Data extracted from a collection:
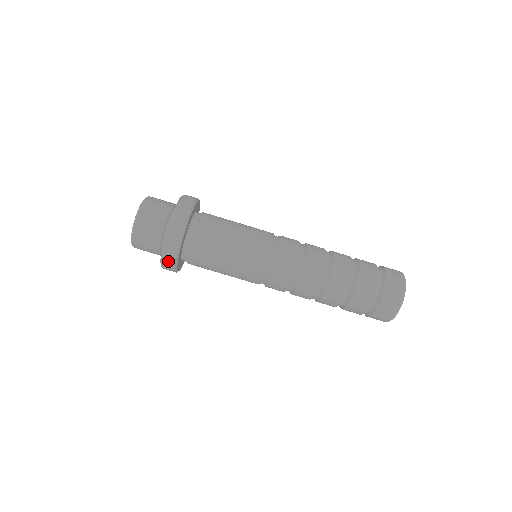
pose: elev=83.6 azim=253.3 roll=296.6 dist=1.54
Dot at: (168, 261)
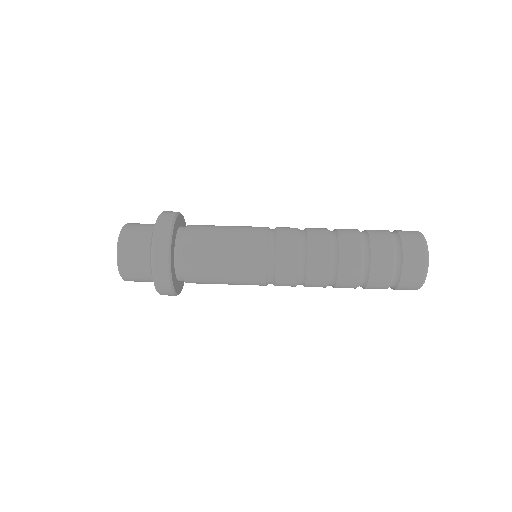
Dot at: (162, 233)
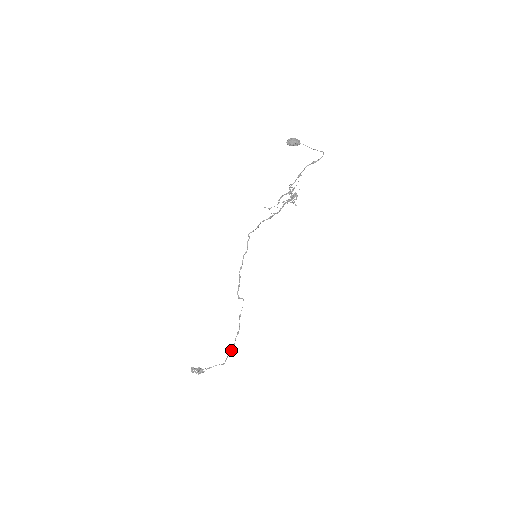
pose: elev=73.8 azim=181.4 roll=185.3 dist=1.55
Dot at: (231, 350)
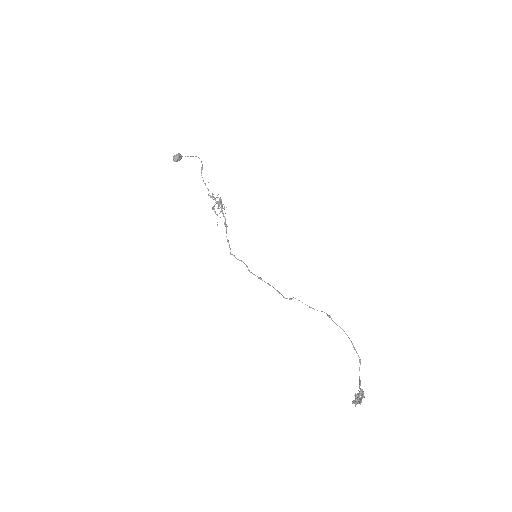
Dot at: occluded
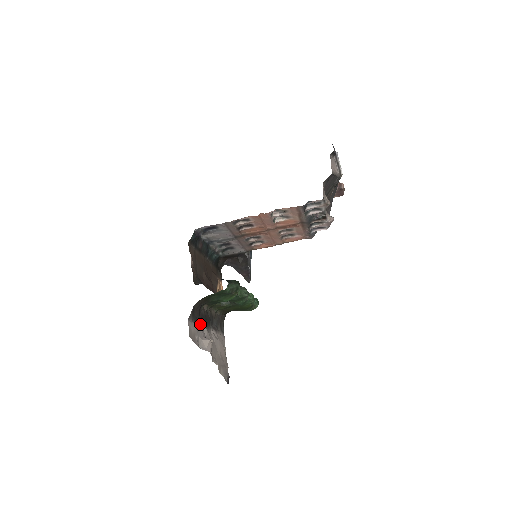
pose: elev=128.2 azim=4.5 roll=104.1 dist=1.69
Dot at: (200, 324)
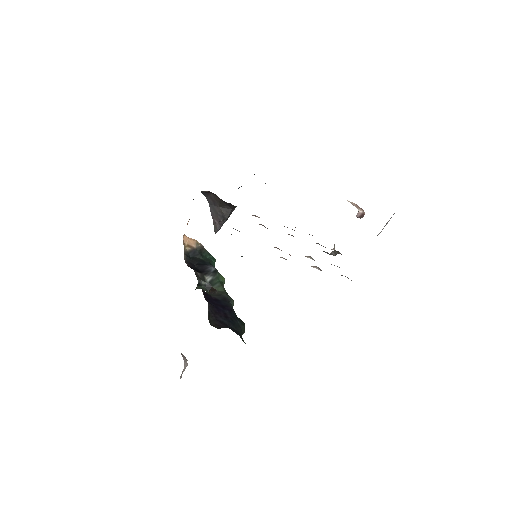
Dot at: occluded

WHAT YOU WILL DO ▸ Format every line of the listing above as a numbered list, skipping blank lines. Leave out the pictures.

SOLVED PROBLEM ▸
1. pose: elev=83.6 azim=253.3 roll=296.6 dist=1.54
2. Dot at: (168, 261)
3. Dot at: (162, 233)
4. pose: elev=73.8 azim=181.4 roll=185.3 dist=1.55
5. Dot at: (231, 350)
6. Dot at: occluded
7. pose: elev=128.2 azim=4.5 roll=104.1 dist=1.69
8. Dot at: (200, 324)
9. Dot at: occluded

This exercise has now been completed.